Translation: generic synthetic consumers will tell you what "everyone" thinks (high ratings across the board) but miss the signal about which concepts resonate with whom.

This is exactly why Ditto builds population-true digital twins with demographic, psychographic, and behavioral grounding. The LLM needs real constraints—census data, market structure, income realities—to simulate real people, not "average consumers."

What This Means for Real Research Decisions

Three implications for anyone running concept tests:

1. Distribution shape > mean scores

If your synthetic consumers all rate a concept 3.5-4.0, you haven't learned much. The question is: are your 4s "confident yes with minor concerns" or "fine but forgettable"? SSR preserves that distinction.

2. Qualitative + quantitative, automatically

Traditional surveys give you Likert scores or open-text comments (if respondents bother). SSR gives you both by default—every rating comes with reasoning. This is especially valuable for early-stage concepts where you need to understand why something resonates.

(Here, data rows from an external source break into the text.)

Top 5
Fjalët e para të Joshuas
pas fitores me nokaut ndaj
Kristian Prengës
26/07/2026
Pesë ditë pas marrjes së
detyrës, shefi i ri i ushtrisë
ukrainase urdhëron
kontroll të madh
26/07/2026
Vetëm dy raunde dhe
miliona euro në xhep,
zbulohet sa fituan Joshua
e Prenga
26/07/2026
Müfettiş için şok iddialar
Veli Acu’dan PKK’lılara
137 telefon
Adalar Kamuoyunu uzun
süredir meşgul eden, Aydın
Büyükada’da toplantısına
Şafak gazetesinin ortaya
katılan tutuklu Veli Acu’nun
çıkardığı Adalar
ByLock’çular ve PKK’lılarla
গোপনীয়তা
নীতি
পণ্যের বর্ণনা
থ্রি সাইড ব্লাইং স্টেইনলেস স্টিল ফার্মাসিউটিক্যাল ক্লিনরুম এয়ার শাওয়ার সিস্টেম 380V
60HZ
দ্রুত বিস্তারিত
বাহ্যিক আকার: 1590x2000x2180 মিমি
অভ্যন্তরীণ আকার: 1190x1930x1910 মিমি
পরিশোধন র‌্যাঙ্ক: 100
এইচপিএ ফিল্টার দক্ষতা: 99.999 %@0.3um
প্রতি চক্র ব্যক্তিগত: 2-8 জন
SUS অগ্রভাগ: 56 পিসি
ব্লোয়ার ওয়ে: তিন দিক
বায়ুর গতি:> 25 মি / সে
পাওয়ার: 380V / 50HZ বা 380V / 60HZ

3. Zero-shot is viable (with caveats)

You don't need to fine-tune on proprietary human surveys to get reliable results—but you do need rigorous elicitation methodology, demographic grounding, and validation against real-world signals.

The Limits (Because Everything Has Limits)

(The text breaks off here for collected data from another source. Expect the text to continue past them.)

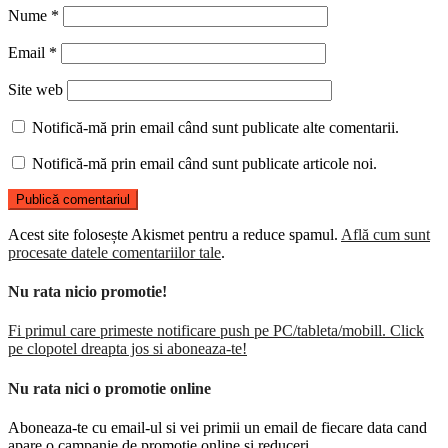
Nume
*
Email
*
Site web
Notifică-mă prin email când sunt publicate alte comentarii.
Notifică-mă prin email când sunt publicate articole noi.
Acest site folosește Akismet pentru a reduce spamul.
Află cum sunt
procesate datele comentariilor tale
.
Nu rata nicio promotie!
Fi primul care primeste notificare push pe PC/tableta/mobill. Click
pe clopotel dreapta jos si aboneaza-te!
Nu rata nici o promotie online
Aboneaza-te cu email-ul si vei primii un email de fiecare data cand
apare o campanie de promotie online si reduceri.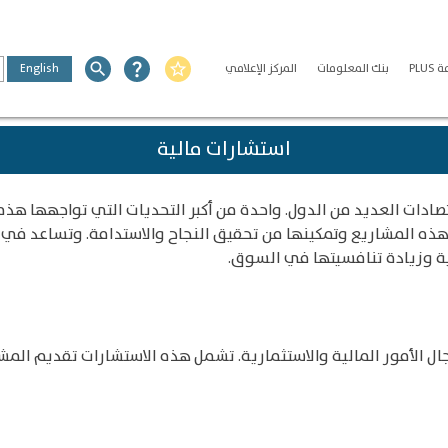
PLU
بنك المعلومات
المركز الإعلامي
star_border
question_mark
search
English
استشارات مالية
صادات العديد من الدول. واحدة من أكبر التحديات التي تواجهها هذه
هذه المشاريع وتمكينها من تحقيق النجاح والاستدامة. وتساعد في 
ية وزيادة تنافسيتها في السوق.
ل الأمور المالية والاستثمارية. تشمل هذه الاستشارات تقديم المشور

The paper is honest about boundaries:

Domain dependence: This worked for personal care products because LLMs have been exposed to abundant consumer discussions in training data. For truly novel categories, reliability will drop.
Demographic gaps: Age and income patterns transferred well; gender and ethnicity did not.
Reference statement sensitivity: Different anchor sets produced slightly different mappings (they averaged across 6 sets to stabilize).

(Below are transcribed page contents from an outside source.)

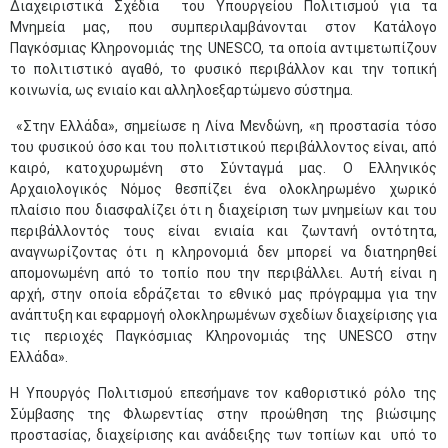
Διαχειριστικά Σχέδια του Υπουργείου Πολιτισμού για τα
Μνημεία μας, που συμπεριλαμβάνονται στον Κατάλογο
Παγκόσμιας Κληρονομιάς της UNESCO, τα οποία αντιμετωπίζουν
το πολιτιστικό αγαθό, το φυσικό περιβάλλον και την τοπική
κοινωνία, ως ενιαίο και αλληλοεξαρτώμενο σύστημα.
«Στην Ελλάδα», σημείωσε η Λίνα Μενδώνη, «η προστασία τόσο
του φυσικού όσο και του πολιτιστικού περιβάλλοντος είναι, από
καιρό, κατοχυρωμένη στο Σύνταγμά μας. Ο Ελληνικός
Αρχαιολογικός Νόμος θεσπίζει ένα ολοκληρωμένο χωρικό
πλαίσιο που διασφαλίζει ότι η διαχείριση των μνημείων και του
περιβάλλοντός τους είναι ενιαία και ζωντανή οντότητα,
αναγνωρίζοντας ότι η κληρονομιά δεν μπορεί να διατηρηθεί
απομονωμένη από το τοπίο που την περιβάλλει. Αυτή είναι η
αρχή, στην οποία εδράζεται το εθνικό μας πρόγραμμα για την
ανάπτυξη και εφαρμογή ολοκληρωμένων σχεδίων διαχείρισης για
τις περιοχές Παγκόσμιας Κληρονομιάς της UNESCO στην
Ελλάδα».
Η Υπουργός Πολιτισμού επεσήμανε τον καθοριστικό ρόλο της
Σύμβασης της Φλωρεντίας στην προώθηση της βιώσιμης
προστασίας, διαχείρισης και ανάδειξης των τοπίων και υπό το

The researchers also note that synthetic consumers showed less positivity bias than humans, producing wider spread in ratings. That's actually useful for early concept screening, you get more discriminating signal, but it means absolute scores won't match human surveys 1:1.

Why This Validates Ditto's Approach

We've been building population-true digital twins using similar principles:

Context-rich grounding (census data, market structure, cultural signals, news)
Free-form reasoning before quantification (our twins "think out loud")
Distributional validation (checking that response patterns match known market segments)

The SSR paper provides academic validation that:

This approach works at scale (57 products, 9,300+ synthetic responses)
Zero-shot elicitation can reach 90% reliability (vs human test-retest)
Demographic conditioning is non-negotiable for realistic results

The Real Unlock: Speed × Fidelity

Traditional research made you choose: fast or accurate. Rapid online panels sacrificed representativeness. Recruiting representative samples took months.

LLM-based synthetic research promises both—but only if you solve the elicitation problem. Naive prompting gives you speed without fidelity. SSR (and methods like it) give you both.

This is why synthetic research is finally ready for high-stakes decisions: we can now generate responses that are:

Population-true (grounded in real demographic distributions)
Context-aware (trained on category behavior and current events)
Distributionally valid (matching human response patterns, not caricatures)
Instant (minutes, not months)

The era of "we need to validate this with humans first" is ending. Not because synthetic research replaces humans, but because it's finally reliable enough to trust for iterating concepts, narrowing options, and identifying which ideas deserve human validation.